Dr Emily Finch, vice-chair of the addictions faculty at the Royal College of Psychiatrists, said: ‘Another year and yet another increase in the number of tragic and wholly avoidable drug-deaths. Years of cuts have left addictions services ill-equipped to treat people and prevent these deaths from rising.
‘The Government needs to wake up to the fact that cuts to services, disconnecting NHS mental health services from addiction services and shifting the focus away from harm reduction to abstinence-based recovery is destroying lives and fuelling the increase in drug-related deaths.
‘They have a once-in-a-generation opportunity to tackle rising drug-related deaths by acting on the recommendations made in Dame Carol Black’s landmark report on addiction services.
‘Funding must increase, the workforce crisis must be tackled, and people living with a drug addiction must have access to the mental health support they desperately need.’
Jon Murray, executive director of services in England at With You said: ‘The stark figures released today by the ONS are tragic and concerning. Behind these figures are heartbreaking stories of extreme trauma and resilience. Every drug-related death is preventable and impacts families and communities years down the line.
‘Our thoughts are with the thousands of people who have lost a loved one in the past year.
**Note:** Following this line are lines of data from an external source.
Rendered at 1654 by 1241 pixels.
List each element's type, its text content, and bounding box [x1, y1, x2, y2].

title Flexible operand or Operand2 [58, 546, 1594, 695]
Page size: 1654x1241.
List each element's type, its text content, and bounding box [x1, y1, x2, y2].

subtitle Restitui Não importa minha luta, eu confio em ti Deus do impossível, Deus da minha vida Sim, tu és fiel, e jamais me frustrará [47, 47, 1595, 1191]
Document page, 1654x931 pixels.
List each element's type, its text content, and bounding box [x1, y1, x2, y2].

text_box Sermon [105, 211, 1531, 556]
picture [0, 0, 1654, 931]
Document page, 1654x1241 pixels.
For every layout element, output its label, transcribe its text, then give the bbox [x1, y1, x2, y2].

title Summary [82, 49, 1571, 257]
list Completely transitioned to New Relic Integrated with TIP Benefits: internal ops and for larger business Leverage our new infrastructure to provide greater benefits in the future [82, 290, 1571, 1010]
‘For many people drug use is a reaction to their environment so it’s no surprise that drug-related deaths are highest in the most deprived areas of the country.
‘Issues such as rising homelessness, poor mental health and a lack of economic opportunities all lead to people using drugs, and for many, these challenges have become worse due to the pandemic.
‘Too many people who need treatment aren’t accessing it, and too many people are unaware of the potential harms of their drug use.
‘These figures are unacceptable but we are hopeful that change is possible. The recommendations in Dame Carol Black’s Independent Review of Drugs outline achievable steps that will help to reduce the level of drug-related deaths in England and Wales.
‘The additional investment through project ADDER and the newly announced drug strategy are all positive developments but we need to do more.
‘We are calling on the Government to respond to today’s statistics by bringing serious political commitment to this issue and ensuring the appropriate financial investment is made in the upcoming Comprehensive Spending Review to action the recommendations of Dame Carol Black’s review.’